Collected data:
::::::::::

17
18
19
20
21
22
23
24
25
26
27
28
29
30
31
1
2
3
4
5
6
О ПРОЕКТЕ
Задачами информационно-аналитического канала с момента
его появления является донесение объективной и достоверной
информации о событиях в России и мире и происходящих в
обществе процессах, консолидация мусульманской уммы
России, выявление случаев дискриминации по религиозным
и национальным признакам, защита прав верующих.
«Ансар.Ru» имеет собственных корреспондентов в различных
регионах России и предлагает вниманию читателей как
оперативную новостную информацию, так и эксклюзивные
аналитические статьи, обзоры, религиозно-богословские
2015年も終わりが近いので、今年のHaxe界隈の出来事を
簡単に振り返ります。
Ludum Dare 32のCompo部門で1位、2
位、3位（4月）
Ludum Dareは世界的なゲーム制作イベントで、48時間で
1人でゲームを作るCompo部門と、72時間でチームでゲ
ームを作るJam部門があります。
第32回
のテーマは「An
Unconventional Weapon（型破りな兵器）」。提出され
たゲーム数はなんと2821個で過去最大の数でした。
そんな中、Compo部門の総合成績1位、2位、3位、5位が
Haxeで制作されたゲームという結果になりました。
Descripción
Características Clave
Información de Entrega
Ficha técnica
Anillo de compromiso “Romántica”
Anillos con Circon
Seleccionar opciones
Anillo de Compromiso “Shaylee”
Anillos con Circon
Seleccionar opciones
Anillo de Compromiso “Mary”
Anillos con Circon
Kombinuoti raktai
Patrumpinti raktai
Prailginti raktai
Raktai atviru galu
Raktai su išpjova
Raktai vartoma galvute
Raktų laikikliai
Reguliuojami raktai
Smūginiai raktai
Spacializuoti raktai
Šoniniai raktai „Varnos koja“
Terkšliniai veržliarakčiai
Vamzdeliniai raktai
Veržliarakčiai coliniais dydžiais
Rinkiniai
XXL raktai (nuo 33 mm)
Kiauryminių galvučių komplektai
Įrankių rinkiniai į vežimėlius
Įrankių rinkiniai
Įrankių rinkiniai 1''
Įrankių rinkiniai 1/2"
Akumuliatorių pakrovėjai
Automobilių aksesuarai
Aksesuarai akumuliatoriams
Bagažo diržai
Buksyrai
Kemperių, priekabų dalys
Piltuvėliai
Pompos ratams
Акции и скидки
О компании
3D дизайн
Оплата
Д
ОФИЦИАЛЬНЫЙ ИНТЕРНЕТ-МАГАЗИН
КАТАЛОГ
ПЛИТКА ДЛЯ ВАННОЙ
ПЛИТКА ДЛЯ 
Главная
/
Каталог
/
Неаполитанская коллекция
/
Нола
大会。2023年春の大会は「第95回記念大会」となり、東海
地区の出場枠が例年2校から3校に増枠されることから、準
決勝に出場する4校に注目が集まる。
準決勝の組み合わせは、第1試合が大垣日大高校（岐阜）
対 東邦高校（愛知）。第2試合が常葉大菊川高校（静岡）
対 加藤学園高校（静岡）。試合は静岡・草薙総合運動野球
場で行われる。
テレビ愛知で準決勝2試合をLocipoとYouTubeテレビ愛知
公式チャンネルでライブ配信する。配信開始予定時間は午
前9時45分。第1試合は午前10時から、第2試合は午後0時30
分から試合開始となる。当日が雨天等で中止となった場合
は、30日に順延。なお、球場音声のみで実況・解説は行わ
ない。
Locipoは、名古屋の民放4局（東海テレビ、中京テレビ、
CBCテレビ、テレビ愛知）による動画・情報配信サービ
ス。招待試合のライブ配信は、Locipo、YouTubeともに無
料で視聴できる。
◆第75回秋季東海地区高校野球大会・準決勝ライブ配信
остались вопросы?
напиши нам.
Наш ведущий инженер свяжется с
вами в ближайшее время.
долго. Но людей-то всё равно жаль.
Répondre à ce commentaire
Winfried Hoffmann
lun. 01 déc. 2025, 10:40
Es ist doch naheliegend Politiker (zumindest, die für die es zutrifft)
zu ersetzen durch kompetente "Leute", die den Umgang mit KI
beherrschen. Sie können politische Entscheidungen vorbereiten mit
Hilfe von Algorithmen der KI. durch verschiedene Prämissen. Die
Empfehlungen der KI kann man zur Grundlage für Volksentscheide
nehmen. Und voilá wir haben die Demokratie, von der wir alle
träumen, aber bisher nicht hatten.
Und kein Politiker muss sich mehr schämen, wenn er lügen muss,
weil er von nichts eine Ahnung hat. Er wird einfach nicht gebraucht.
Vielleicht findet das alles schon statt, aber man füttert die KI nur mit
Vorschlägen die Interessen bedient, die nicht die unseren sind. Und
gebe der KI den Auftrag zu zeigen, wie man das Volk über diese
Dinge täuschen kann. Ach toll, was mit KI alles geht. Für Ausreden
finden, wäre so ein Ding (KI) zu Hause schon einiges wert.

::::::::::

Work request: Copy whichever lines above contain the string "Įrankių".

Answer section:
Įrankių rinkiniai į vežimėlius
Įrankių rinkiniai
Įrankių rinkiniai 1''
Įrankių rinkiniai 1/2"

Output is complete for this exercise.